Assignment: Reproduce every line below exactly as written; do not include the images.

Input data:

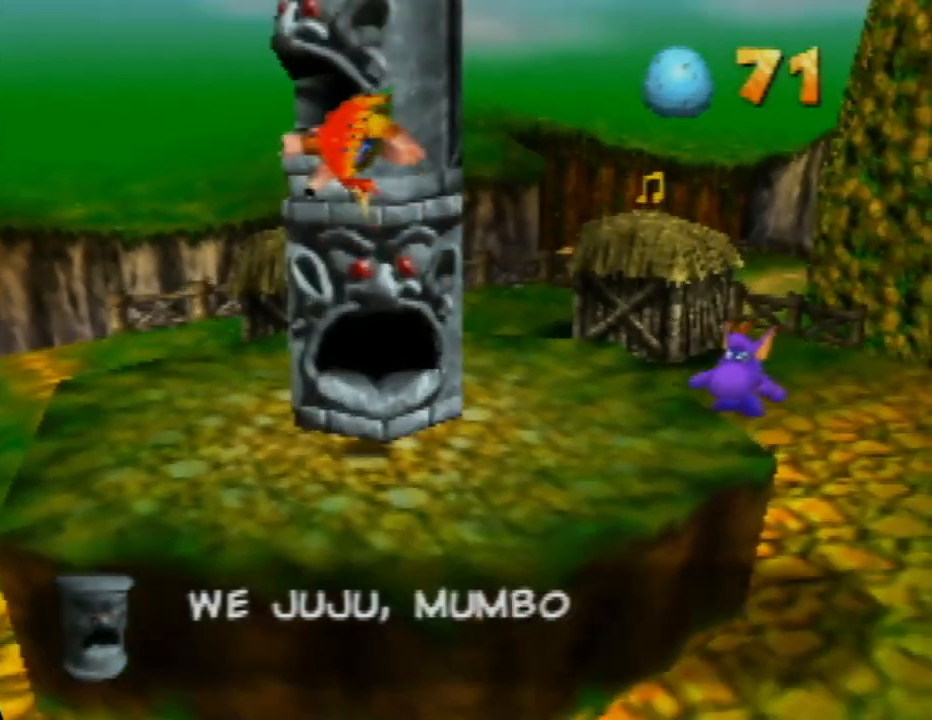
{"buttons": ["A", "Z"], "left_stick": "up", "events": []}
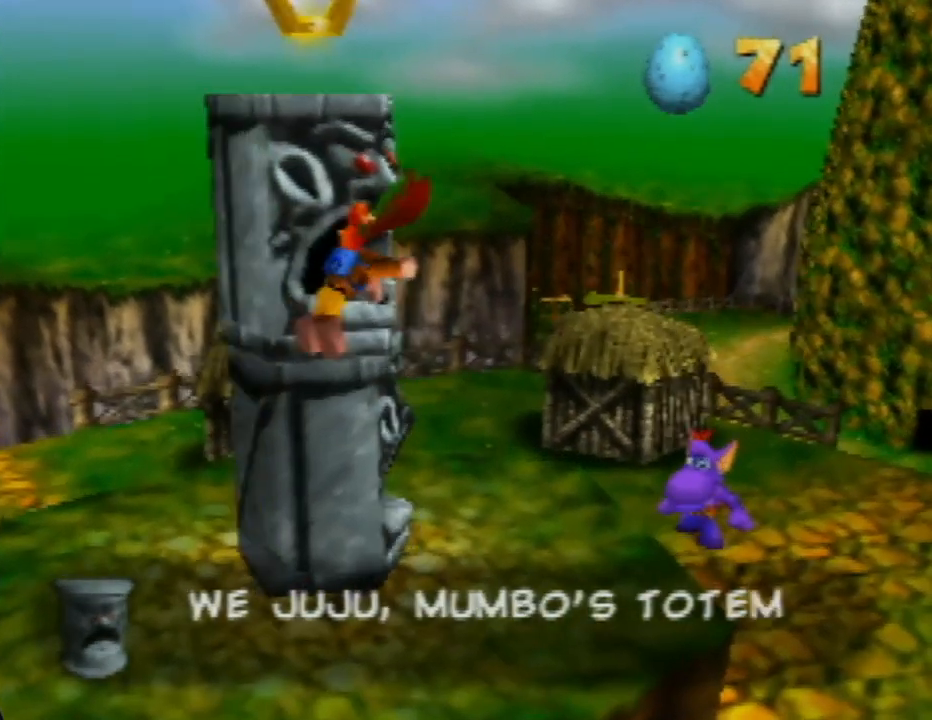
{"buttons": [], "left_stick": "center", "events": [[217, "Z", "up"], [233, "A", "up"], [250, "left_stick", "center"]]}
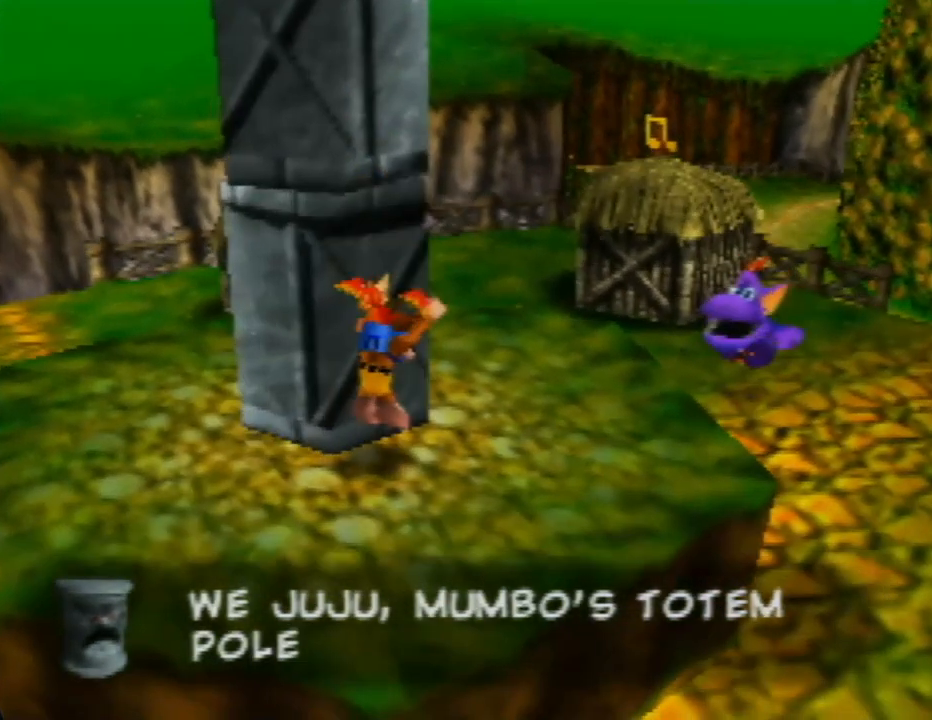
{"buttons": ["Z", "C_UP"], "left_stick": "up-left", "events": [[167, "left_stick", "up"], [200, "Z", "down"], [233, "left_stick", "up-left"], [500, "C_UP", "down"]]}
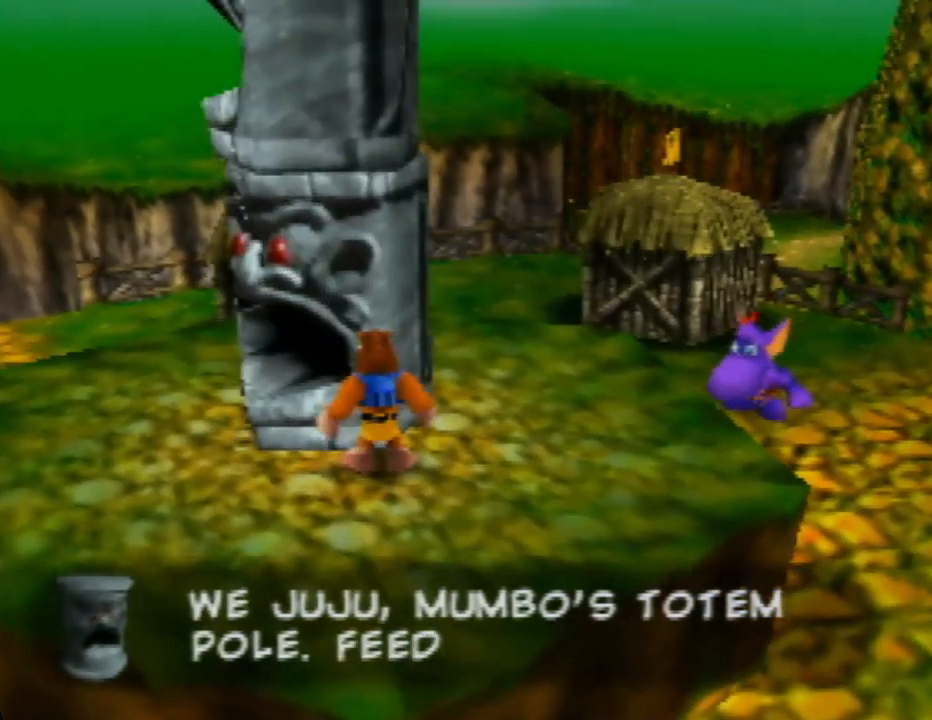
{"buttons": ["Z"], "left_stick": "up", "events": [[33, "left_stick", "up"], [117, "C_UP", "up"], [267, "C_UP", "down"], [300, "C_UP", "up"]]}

Output for this task:
{"buttons": ["A", "Z"], "left_stick": "up", "events": []}
{"buttons": [], "left_stick": "center", "events": [[217, "Z", "up"], [233, "A", "up"], [250, "left_stick", "center"]]}
{"buttons": ["Z", "C_UP"], "left_stick": "up-left", "events": [[167, "left_stick", "up"], [200, "Z", "down"], [233, "left_stick", "up-left"], [500, "C_UP", "down"]]}
{"buttons": ["Z"], "left_stick": "up", "events": [[33, "left_stick", "up"], [117, "C_UP", "up"], [267, "C_UP", "down"], [300, "C_UP", "up"]]}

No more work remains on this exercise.